Barrett, again adhering to her strict conservative philosophy, is strongly against the Affordable Care Act, put into place by the Obama administration, and will most definitely rule against the act when the Court hears a challenge to Democrats’ signature healthcare law just a week after the election. Overturning the ACA could have profound impacts on our nation’s health, and Barret’s vote could be the deciding factor. If the ACA were to be overturned, the number of uninsured people in the US would increase by roughly 20 million, and people with the lowest incomes would be especially negatively impacted without the Medicaid expansion adopted by 34 states.

Although legal experts say it’s uncertain how Barrett would rule in this or future challenges to the ACA, her conservative views are aligned with her co-Justices Brett Kavanaugh and Neil Gorsuch. Even though she states she will “faithfully apply the law,” eliminating the ACA would remove the law’s protections for the estimated one in two (129 million) Americans with preexisting conditions, according to the Centers for Medicare & Medicaid Services, not to mention the fact that Democrats argue insurers could even deem COVID-19 a “preexisting condition,” eliminating insurance for over 8 million Americans diagnosed with the condition to-date.

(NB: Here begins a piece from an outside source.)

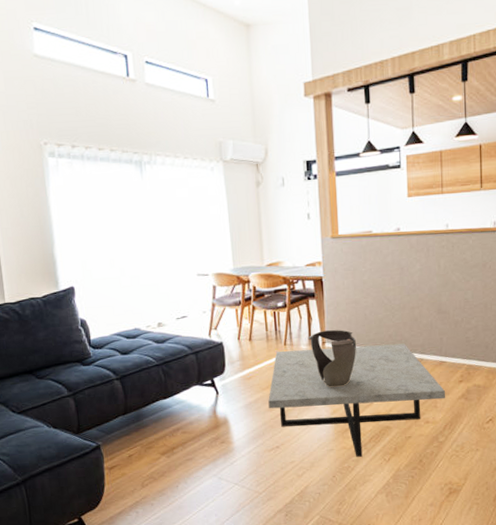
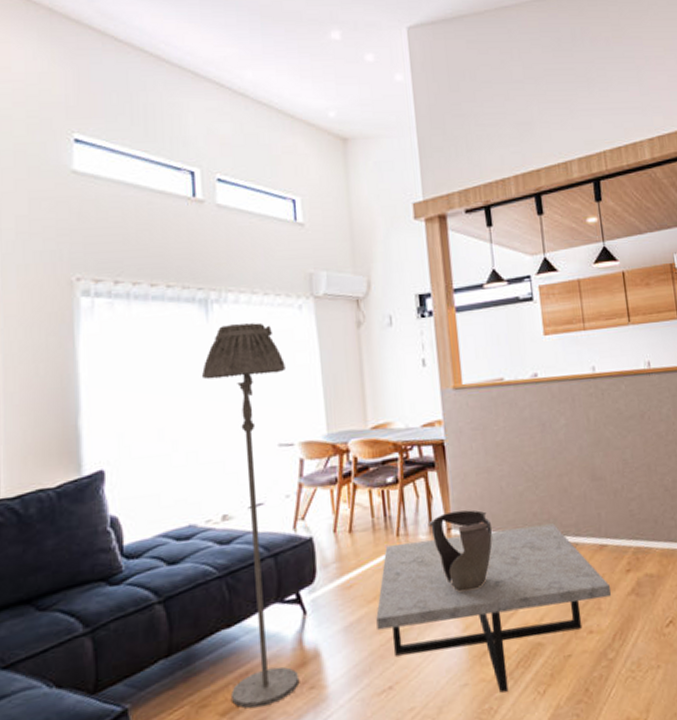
floor lamp: none [139,181,214,452] -> present [201,323,300,709]

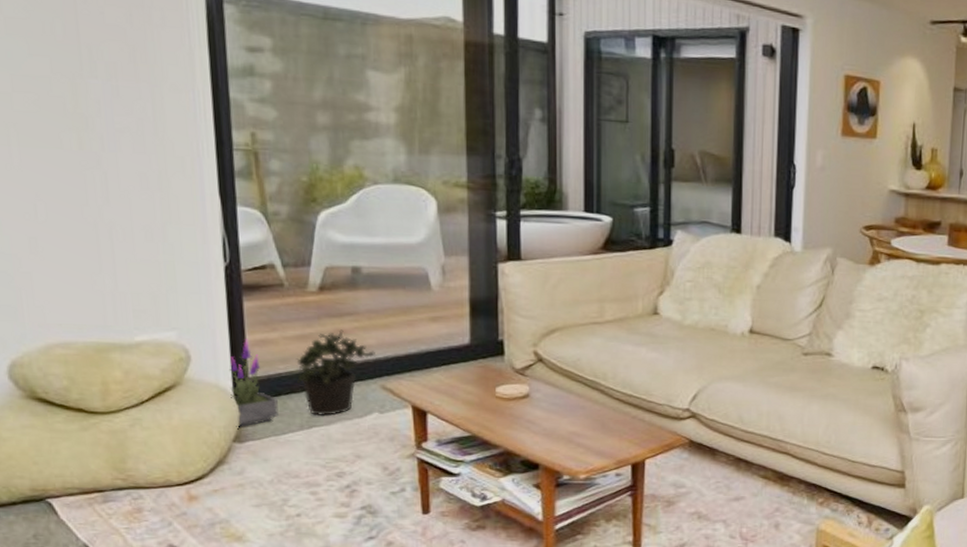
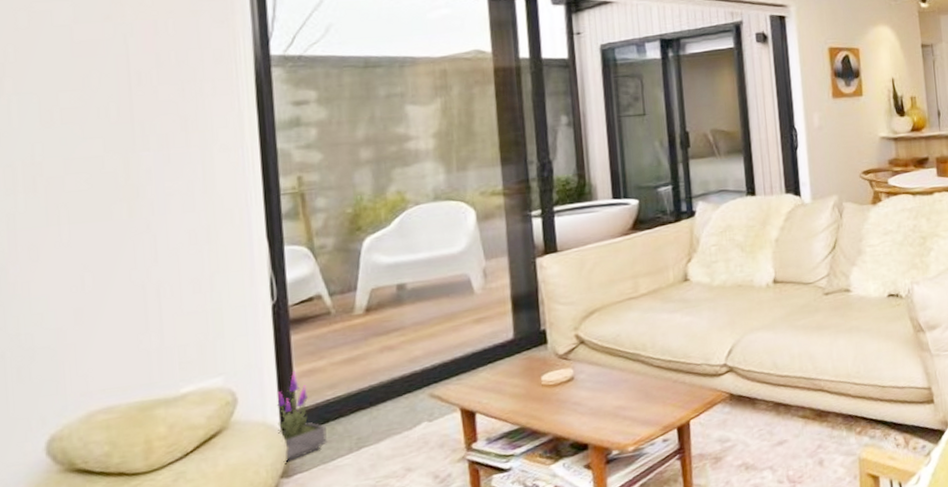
potted plant: present [296,329,375,416] -> none [344,346,422,436]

Furthermore, even if the Affordable Care Act does not get overturned, women’s reproductive health care will, again, be at risk as Barrett may rule that employers do not have to offer their employees contraceptive coverage as a part of their healthcare plans. This means that the 55 million women accessing birth control through the ACA will be in danger of losing this basic right of control over their bodies. As Barrett is against the 1965 Supreme Court ruling of Griswold v. Connecticut, the case that legalized contraception in the United States, she is also part of an anti-choice organization and has been quoted as denoting all forms of contraceptives “unacceptable.” Photo by visuals on Unsplash

So, in the long run, what does this mean for our nation? At this point, our best bet as citizens of this democracy is to use our voices, exercise our rights and let our passions, opinions and viewpoints be heard. While this decision may warrant some unwanted and unneeded issues for our democracy, there are things we can do to keep our rights intact. Most importantly, get educated, continue to use your voice and vote!